Breakthrough or Disaster? 7 Takes on the $400 Billion Spending Deal
Budget

Breakthrough or Disaster? 7 Takes on the $400 Billion Spending Deal

iStockphoto/The Fiscal Times

Senate Majority Leader Mitch McConnell and Minority Leader Chuck Schumer on Wednesday announced a bipartisan agreement on a budget that would boost federal spending by $400 billion or more over two years. Here's what critics are saying: 

House Conservatives Aren’t Happy About the Increased Spending: “This spending bill is a debt junkie’s dream,” Alabama Republican Rep. Mo Brooks, who voted for the GOP tax cuts, said Wednesday. “I’m not only a ‘no.’ I’m a ‘hell no.’” Rep. Justin Amash, a Michigan Republican who also voted for the tax cuts, tweeted: “This spending proposal is disgusting and reckless—the biggest spending increase since 2009. I urge every American to speak out against this fiscal insanity.” And Rep. Mark Meadows, chair of the House Freedom Caucus, warned that the spending increases being cited would disappoint his members. If the Freedom Caucus and other conservatives balk because of the higher non-defense spending in the deal, as many as 100 Democratic votes would be needed to pass it. That might be an issue because …

House Democrats Insist Immigration Must Be Addressed: House Minority Leader Nancy Pelosi, who was involved in the negotiations on the budget deal, said Wednesday that she and many Democrats in her chamber won’t vote for the plan without a commitment from House Speaker Paul Ryan to allow open debate on an immigration bill, much like the promise McConnell made to end the government shutdown last month. “Why should we in the House be treated in such a humiliating way when the Republican Senate leader has given that opportunity in a bipartisan way to his membership?” Pelosi said, according to The Washington Post. And Rep. Luis V. Gutiérrez (D-IL) said any deal that fails to protect dreamers would be “a complete betrayal” of the party’s principles.

The Contrast With Obama-Era Budgeting Is Striking: “The irony here is palpable,” writes strategist Chris Krueger of the Cowen Washington Research Group. “A heavily Tea Party Congress … is going to tack nearly $2,000,000,000,000 onto the government credit card. The sequester relief package combined with the three tranches of disaster relief is more than half the Obama Stimulus, which was the Bunker Hill of the Tea Party movement in 2009. On the Road to Washington, the Tea Partiers experienced a religious conversion to supply siding fiscal doves. We suspect they will re-convert to fiscal hawks once they eventually return to the minority party in Congress.”

This Could Be a Starting Point for Real Progress: “The deal halts the ham-handed and destructive sequester process, gives predictability and stability to both defense and non-defense accounts, avoids another government shutdown, and holds out at least the promise that Congress can begin to appropriate and budget in an orderly manner in the future,” G. William Hoagland of the Bipartisan Policy Center said in a statement. “Can policymakers now focus on the true causes of federal deficits or will they continue to cross their collective fingers and hope that the economic impact of unprecedented deficits will occur on some other Congress’ watch?”

This Deal Shows How Broken Our Governing Process Is: Fiscal hawks warn that Congress is knowingly ushering in an era of permanent $1 trillion deficits, and doing it at a time when the economy is strong and the national debt is high. “This deal represents budgeting at its worst – each party is giving the other its wish list with all the bells and whistles included and asking future generations to pick up the tab,” Maya MacGuineas of the Committee for a Responsible Federal Budget said in a statement. “It’s one thing to have trillion-dollar deficits during a deep recession, but to create permanent trillion-dollar deficits projected during a time of economic expansion is the definition of irresponsibility. It’s a stunning fiscal picture and an unprecedented reckless path.”

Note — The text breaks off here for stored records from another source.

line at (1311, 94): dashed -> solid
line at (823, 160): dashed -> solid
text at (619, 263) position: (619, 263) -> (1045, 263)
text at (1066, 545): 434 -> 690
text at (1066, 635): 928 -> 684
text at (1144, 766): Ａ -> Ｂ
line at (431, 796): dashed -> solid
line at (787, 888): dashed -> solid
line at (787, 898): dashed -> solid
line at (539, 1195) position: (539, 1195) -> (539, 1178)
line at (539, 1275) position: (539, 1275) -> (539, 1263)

Even Some Fiscal Doves Are Dismayed About the Deficit: Jason Furman, chairman of President Obama’s Council of Economic Advisers, tweeted: “I consider myself a deficit dove. I'm comfortable with 3% GDP deficits--and higher in downturns. I don't think deficit reduction should be our top priority. But, deliberately sending an essentially full employment economy into deficits of 5% to 7% of GDP is nuts.”

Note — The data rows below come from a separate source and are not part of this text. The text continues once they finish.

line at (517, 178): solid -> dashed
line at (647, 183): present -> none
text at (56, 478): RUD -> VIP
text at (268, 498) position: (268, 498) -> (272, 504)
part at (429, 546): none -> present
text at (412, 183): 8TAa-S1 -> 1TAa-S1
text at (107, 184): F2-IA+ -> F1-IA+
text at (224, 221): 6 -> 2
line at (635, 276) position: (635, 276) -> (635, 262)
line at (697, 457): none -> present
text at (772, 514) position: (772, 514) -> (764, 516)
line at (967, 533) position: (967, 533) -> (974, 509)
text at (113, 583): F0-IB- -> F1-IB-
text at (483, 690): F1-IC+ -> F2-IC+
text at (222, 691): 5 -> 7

And the IPAB Repeal Shows How Hard It Is to Deal With Health Care Costs: “Tack on another $17.5 billion to deficits this decade, and possibly much more in the future as this eliminates one restraint on long-term Medicare spending,” Loren Adler of the Brookings Institution tweeted. And Larry Levitt of the Kaiser Family Foundation tweeted that “Potential repeal of IPAB, along with continuing delays in the Cadillac plan tax, reveals a bipartisan consensus that health care cost containment generally seems better in theory than in practice.”